L'arresto della preside antimafia, quando lo Zen è la vittima

L’arresto della preside antimafia, quando lo Zen è la vittima

Un quartiere con tante persone perbene, condannate dal pregiudizio.

(Roberto Puglisi) Lo sguardo, nel cuore dello Zen 2, offre un colpo d’occhio drammaticamente rassicurante. La munnizza è sempre al suo posto. Eccola lì, contro il cielo azzurro di Palermo che, bontà sua, splende gratis anche quaggiù. Eccolo, alla fine di via Learco Guerra, il monumentale cassonetto che si staglia, simbolo e profezia insieme. Troppa rassegnazione? Eppure, bisognerà provare a capirla la gente che vive qui. Sono palermitani, come tutti gli altri, come gli altri divisi tra onesti e disonesti. Però sono al centro di uno stigma che non frequenta distinzioni. Soprattutto in certe altolocate consorterie, pronunciare la parola Zen è come emettere una sentenza di Cassazione. Sentenza di condanna, of course.

Qui, in un breve e recente viaggio, tra le vie che portano il nome di ciclisti, eroi sportivi e principi delle prime radiocronache, abbiamo incontrato soltanto il sudore degli onesti. Eravamo piombati per porre domande, da giornalisti, nel giorno dell’arresto della preside antimafia, e siamo stati accolti con vivace gentilezza. Una ragazza decisa e cortese, all’ingresso del market, si è quasi scusata: “Un po’ di spazio, per piacere, dovremmo scaricare la merce”. Perché lo Zen non è mai come ce lo immaginiamo, quando sbarchiamo lì con l’aria di chi sta cominciando un safari.
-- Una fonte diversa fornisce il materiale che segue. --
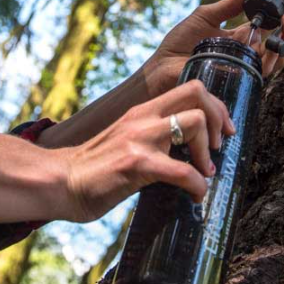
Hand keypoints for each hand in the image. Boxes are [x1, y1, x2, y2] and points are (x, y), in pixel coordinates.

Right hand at [63, 80, 235, 221]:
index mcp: (143, 110)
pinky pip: (183, 170)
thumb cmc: (94, 168)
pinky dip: (198, 185)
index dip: (216, 105)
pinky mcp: (136, 164)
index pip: (190, 87)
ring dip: (208, 151)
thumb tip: (184, 152)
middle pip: (197, 92)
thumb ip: (151, 138)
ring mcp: (140, 138)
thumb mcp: (126, 140)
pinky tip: (196, 196)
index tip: (223, 129)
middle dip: (219, 117)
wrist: (60, 181)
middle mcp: (143, 117)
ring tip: (205, 172)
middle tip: (220, 145)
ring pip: (195, 122)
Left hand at [143, 0, 283, 96]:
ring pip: (282, 53)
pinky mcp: (243, 78)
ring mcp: (248, 66)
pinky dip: (276, 53)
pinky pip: (268, 69)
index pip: (273, 19)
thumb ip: (230, 4)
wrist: (162, 67)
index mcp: (243, 35)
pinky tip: (273, 37)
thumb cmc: (179, 44)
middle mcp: (250, 52)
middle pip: (283, 36)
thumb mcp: (205, 16)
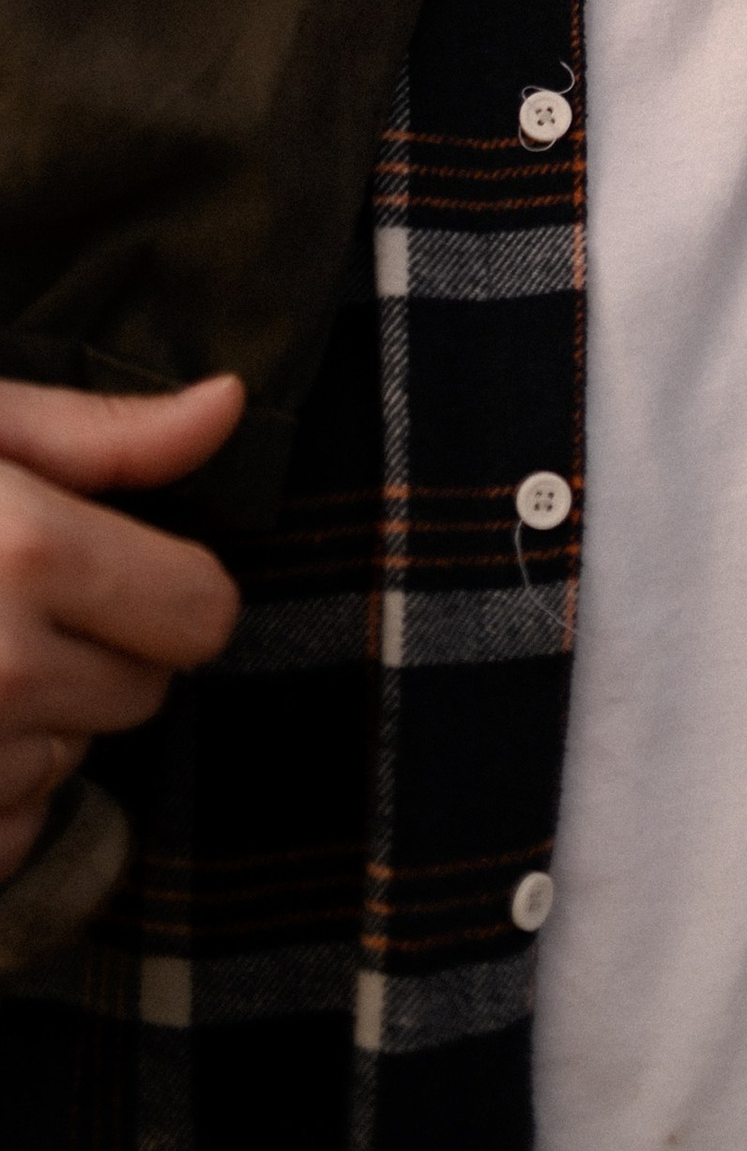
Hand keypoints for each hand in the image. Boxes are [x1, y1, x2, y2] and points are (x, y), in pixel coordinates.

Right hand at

Ci sono i problemi, ci sono le criticità, provocate dall’esterno, dalla politica che non mette mano al disservizio. Ma lo Zen possiede un cuore bello, per chi ha la fortuna di scoprirlo e mostra intelligenze vive che figurerebbero benissimo ovunque.

Dunque, secondo la cronaca disponibile, un’inchiesta avrebbe scoperchiato un’ennesima falla della nostra friabile antimafia. La preside Daniela Lo Verde, dirigente scolastico alla scuola ‘Falcone’, è stata arrestata con accuse pesantissime. Si sarebbe appropriata di cibo e tablet ed è soprattutto il cibo sottratto alla mensa degli studenti – secondo le accuse – che fa impressione, in un quartiere in cui sopravvivono anime affamate, senza colpa di essere tali. Da quelle parti, la dieta non è quasi mai un atto di libertà.

Così, viviamo una sorta di cortocircuito. Stavolta non sono i cattivi a finire in prima pagina, perché spacciano, perché rubano, perché sparano e ammazzano. Tocca ai buoni o presunti tali. A una dirigente, fino a questo momento molto apprezzata, insignita dal Presidente Mattarella del titolo di Cavaliere della Repubblica. Nel caso specifico, lo Zen sarebbe la vittima, privata di beni materiali e di speranza. Che cosa vuoi sperare se sono i buoni a interpretare la parte dei cattivi?

Cose di Palermo. Cose di antimafia, vecchia e nuova. E cose che lambiscono i pregiudizi inconsapevoli di tutti. Togliamo la munnizza ai palermitani dello Zen, diamogli un lavoro e mettiamoli davvero in relazione con il resto della città, in grado di competere alla pari. E poi vediamo dove arrivano.